Currently, the UAE gets away with this by essentially laundering Sudanese gold. The system allows them to do this. Well the UAE produces no gold so what if any gold exports from Dubai had to come with certificates showing from where it was imported?
If you don't think that can be done, look no further than the Kimberly Process Certification Scheme ("KPCS") for conflict-free diamonds [1].
> ... we’d put serious economic and military interests at stake. Interests American voters care about ...

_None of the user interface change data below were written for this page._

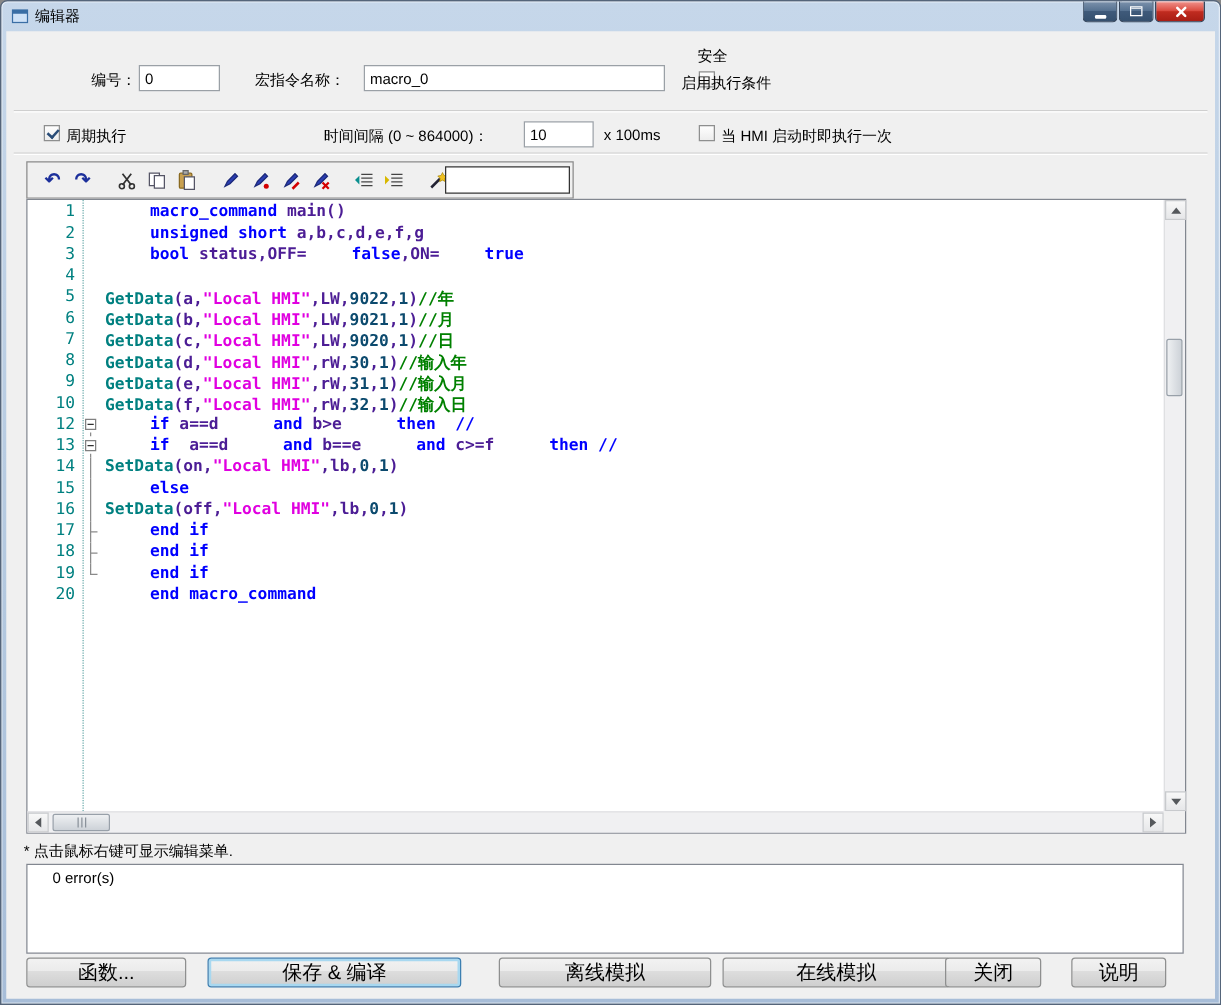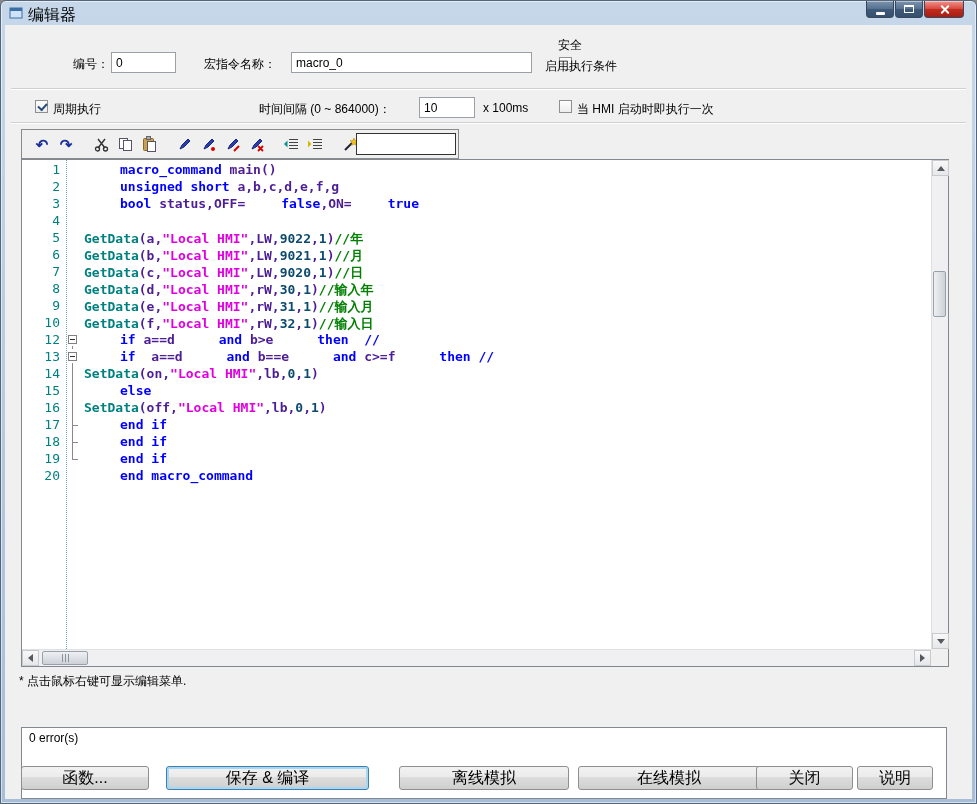--- a/index.html
+++ b/index.html
@@ -7,21 +7,21 @@
   .window{
     position:relative;width:977px;height:804px;
     background:linear-gradient(180deg,#c6d7ea 0%,#b3c8df 60%,#a7bdd8 100%);
     border:1px solid #55657a;border-radius:6px 6px 0 0;
     box-shadow:inset 0 0 0 1px rgba(255,255,255,.55);
     font-family:"Liberation Sans",sans-serif;
   }
   
   .titlebar{position:absolute;left:0;top:0;right:0;height:24px;}
   .wicon{position:absolute;left:8px;top:5px;width:14px;height:14px;}
-  .wtitle{position:absolute;left:27px;top:4px;font-size:16px;color:#000;}
+  .wtitle{position:absolute;left:27px;top:4px;font-size:12px;color:#000;}
   .wbtns{position:absolute;right:12px;top:0;display:flex;}
   .wbtn{height:17px;border:1px solid #37475c;border-top:none;border-radius:0 0 4px 4px;
         display:flex;align-items:center;justify-content:center;margin-left:1px;
         box-shadow:inset 0 1px 0 rgba(255,255,255,.45);}
   .wbtn.min,.wbtn.max{width:28px;background:linear-gradient(180deg,#7d93ad 0%,#54708f 50%,#3f5a7a 51%,#35506e 100%);}
   .wbtn.close{width:40px;background:linear-gradient(180deg,#f0948e 0%,#da4a3e 48%,#c02c20 52%,#a81d14 100%);}
   .g-min{width:9px;height:3px;background:#fff;margin-top:8px;border-radius:1px;}
   .g-max{width:10px;height:8px;border:1px solid #fff;box-shadow:inset 0 1px 0 #fff;}
   .g-close{position:relative;width:11px;height:11px;}
   .g-close::before,.g-close::after{content:"";position:absolute;left:5px;top:0;width:2px;height:11px;background:#fff;border-radius:1px;}
@@ -70,21 +70,21 @@
           background:linear-gradient(90deg,#eef0f2,#cdd2d8);}
   .hthumb{position:absolute;top:1px;bottom:1px;left:3px;width:46px;border:1px solid #98a0a9;border-radius:2px;
           background:linear-gradient(180deg,#eef0f2,#cdd2d8);display:flex;align-items:center;justify-content:center;gap:2px;}
   .hthumb i{width:1px;height:8px;background:#8a929b;}
   .tri-up{width:0;height:0;border-left:4px solid transparent;border-right:4px solid transparent;border-bottom:5px solid #55585c;}
   .tri-down{width:0;height:0;border-left:4px solid transparent;border-right:4px solid transparent;border-top:5px solid #55585c;}
   .tri-left{width:0;height:0;border-top:4px solid transparent;border-bottom:4px solid transparent;border-right:5px solid #55585c;}
   .tri-right{width:0;height:0;border-top:4px solid transparent;border-bottom:4px solid transparent;border-left:5px solid #55585c;}
   
   .hint{position:absolute;left:14px;top:648px;font-size:12px;}
-  .output{position:absolute;left:16px;top:666px;width:926px;height:72px;border:1px solid #828790;background:#fff;padding:3px 7px;font-size:12px;margin-top:36px;}
+  .output{position:absolute;left:16px;top:666px;width:926px;height:72px;border:1px solid #828790;background:#fff;padding:3px 20px;font-size:12px;}
   .btn{position:absolute;top:741px;height:24px;border:1px solid #8e8f8f;border-radius:3px;color:#000;
        background:linear-gradient(180deg,#f2f2f2 0%,#ebebeb 45%,#dddddd 46%,#cfcfcf 100%);
        display:flex;align-items:center;justify-content:center;font-size:16px;cursor:default;}
   .btn.default{border:1px solid #3c7fb1;box-shadow:inset 0 0 0 2px #a8d8f0;}
 </style>
 </head>
 <body>
 
 <div class="window">
 
@@ -273,17 +273,17 @@
 
     <div class="hint">* 点击鼠标右键可显示编辑菜单.</div>
     <div class="output">
       <span>0 error(s)</span>
     </div>
 
     <div class="btn" style="left:16px;width:128px">函数...</div>
     <div class="btn default" style="left:161px;width:203px">保存 &amp; 编译</div>
     <div class="btn" style="left:394px;width:170px">离线模拟</div>
     <div class="btn" style="left:573px;width:182px">在线模拟</div>
-    <div class="btn" style="left:751px;width:97px">关闭</div>
+    <div class="btn" style="left:751px;width:77px">关闭</div>
     <div class="btn" style="left:852px;width:76px">说明</div>
 
   </div>
 </div>
 
 </body></html>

I'm curious what African (or even Middle Eastern) interests you think voters care about? I say this because American voters pretty famously don't really care about foreign policy at all. Also, foreign policy is notably uniparty. The war in AFghanistan went through 4 administrations, 2 Republican, 2 Democrat. Vietnam went through 5 administrations (2 Democrat, 3 Republican) as well (ie Eisenhower, JFK, LBJ, Nixon, Ford).
Granted. The UAE is not involved due to animus. But this analysis renders everyone in Sudan as NPCs. The reason the conflict is an opportunity for meddling, the reason it has turned into a genocide, these causes are found more in culture and politics than pure economics.
> You get that power when you supply the weapons and can choose who to supply them to
America withholding arms from Sudan wouldn’t change much.
If we started dictating Emirati foreign policy based on withholding arms, they should drop us as a security guarantor. (And can. And eventually would.)
We’d lose a reliable ally and investor and oil producer in exchange for foreign policy control in a region Americans are sick of being involved in.
> What if the US declared that gold sourced from Sudan was illegal to trade in?
Nothing. Like actually nothing. Maybe domestic gold prices would bump up a bit, but less than they have with tariffs and the deficit explosion.
If we tried to get the UAE to stop trading Sudanese gold, on the other hand, that would mean applying diplomatic and possibly economic pressure. That could result in costs to American voters we don’t care to pay.
> the Kimberly Process Certification Scheme ("KPCS") for conflict-free diamonds
Yet blood diamonds still sell.
Gold is tracked and traded based on provenance—high-end mints will produce more expensive bars. The difference is there is a larger buyer pool for conflict gold than there is for diamonds. (And much more for oil.)
> American voters pretty famously don't really care about foreign policy at all
This is what I meant. American leaders are constrained in acting on foreign policy lines that result in domestic pain. Alienating the Gulf would result in domestic pain.
The US could drop a nuke on UAE and tell them to stop funding colonialist expansion. The war against evil is never ending playing nice is a fools game.